Although the government did not get the full blame for the private debt crisis caused by the housing bubble in 2008, it didn’t know how to clamp down so that bankers would believe in the new regimen and have confidence in the public. Without the recovery stimulus dumped into the productive system, plus the public debt that had been accumulating since Bush was spending willy-nilly on three war fronts and lowering taxes for the richest, you don’t have to know much about economics to know that the current mess was a foregone conclusion.
To the bad policy decisions should be added the fact that the economy is not based solely on objective data, but on credit loans; as such, perception and speculation, as is the case now, can do more harm than low levels of employment, investment, consumption and savings. And to this should be added that, on the other side of the Atlantic, no one can help. The outraged are multiplying and not even the bailouts involving billions of euros can stop the domino effect that threatens all the countries that bathe in the Mediterranean.

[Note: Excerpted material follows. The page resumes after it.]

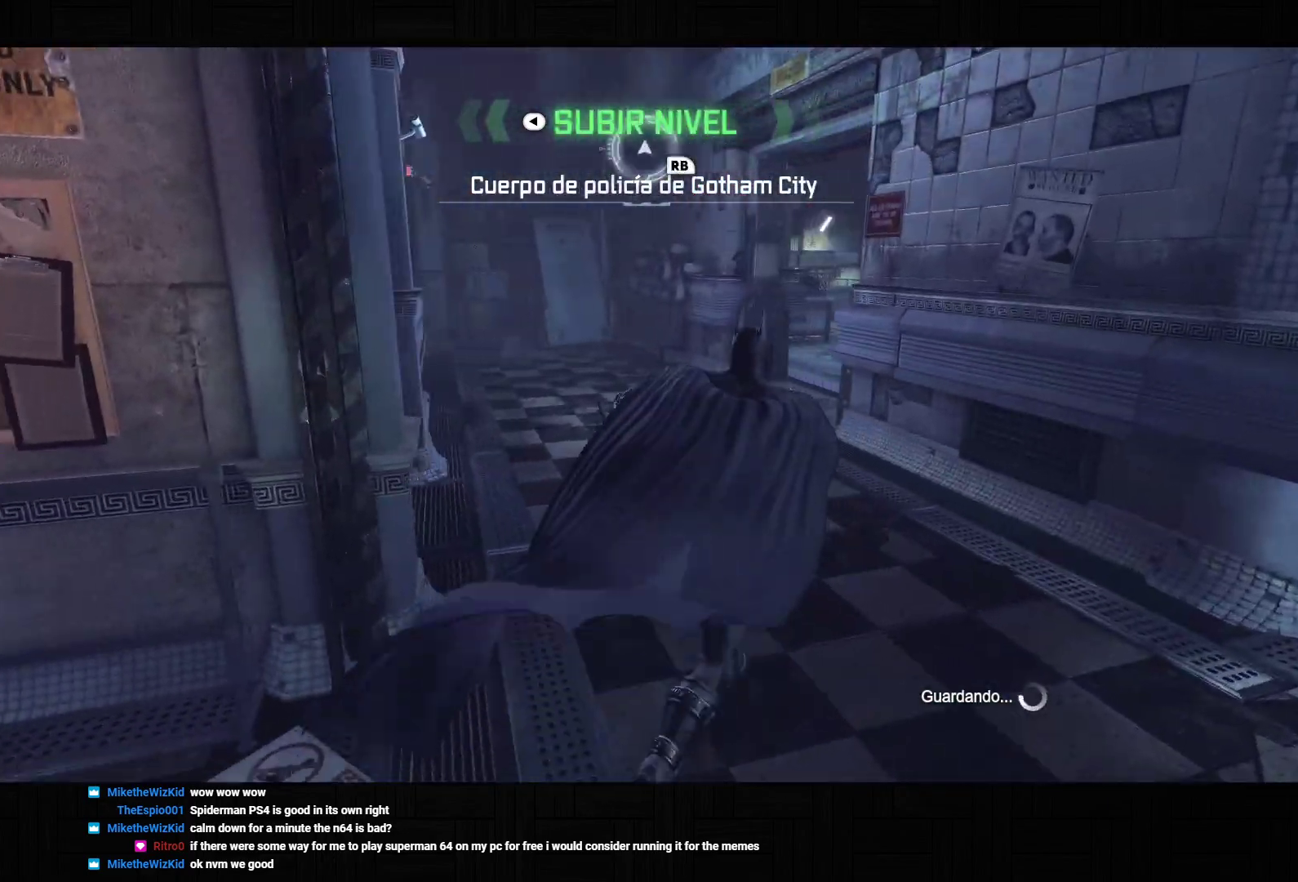
{"buttons": ["CROSS"], "left_stick": "up", "right_stick": "down-left", "events": [[367, "right_stick", "down-left"]]}
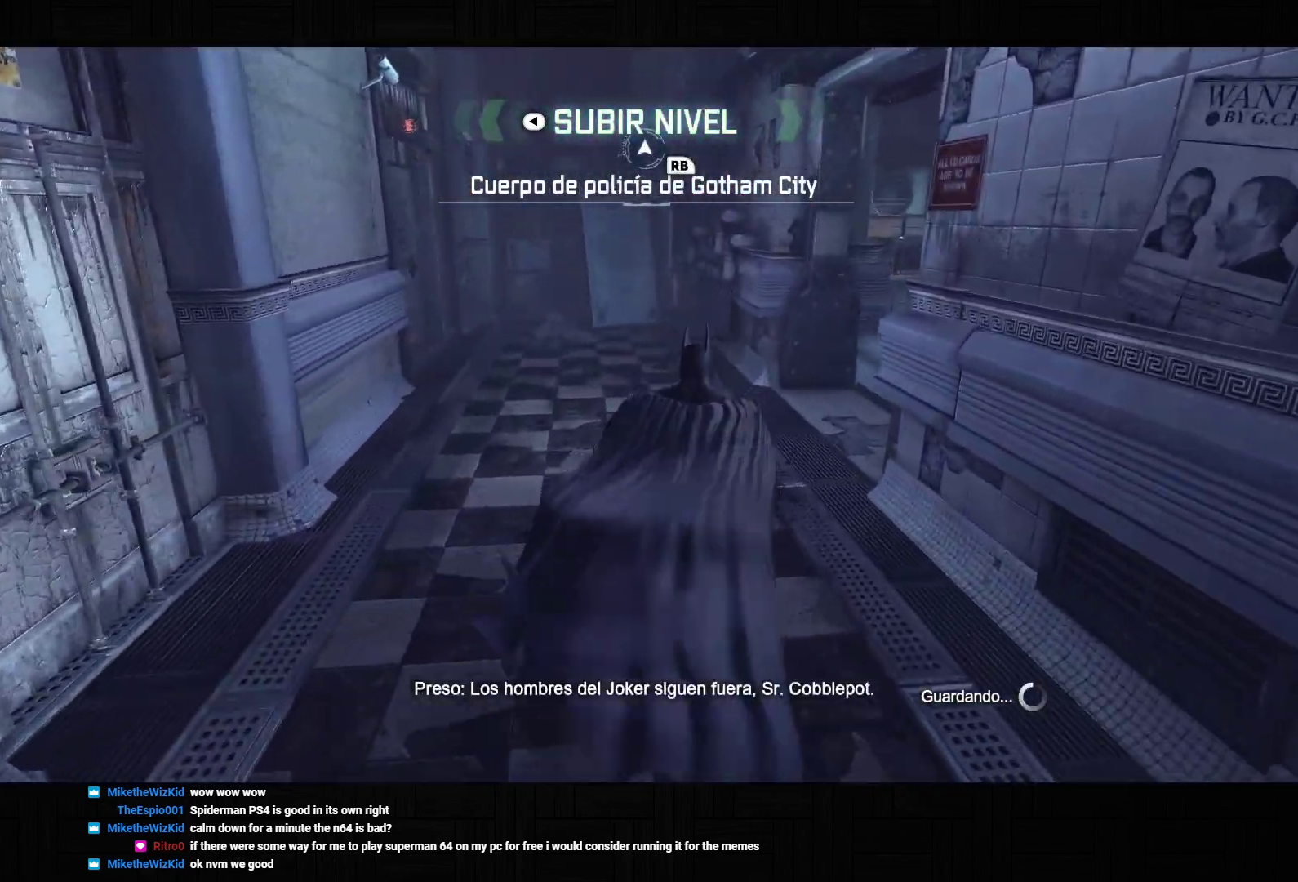
{"buttons": ["L2"], "left_stick": "up-right", "right_stick": "center", "events": [[400, "CROSS", "up"], [450, "right_stick", "center"], [467, "left_stick", "up-right"], [483, "L2", "down"]]}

The U.S. will just have to overcome this storm and take responsibility for all the wrongs it has been causing. But it also doesn’t have to concern itself; soon, when the storm calms, it will be apparent that the omens of doom were simply that. The proof is that despite the bad S&P rating, the first world power continues to be the oasis where all the investors of the world want to bet and deposit dollars. Despite its momentary weakness, the country enjoys an institutional system that is solid, transparent and much more reliable than others.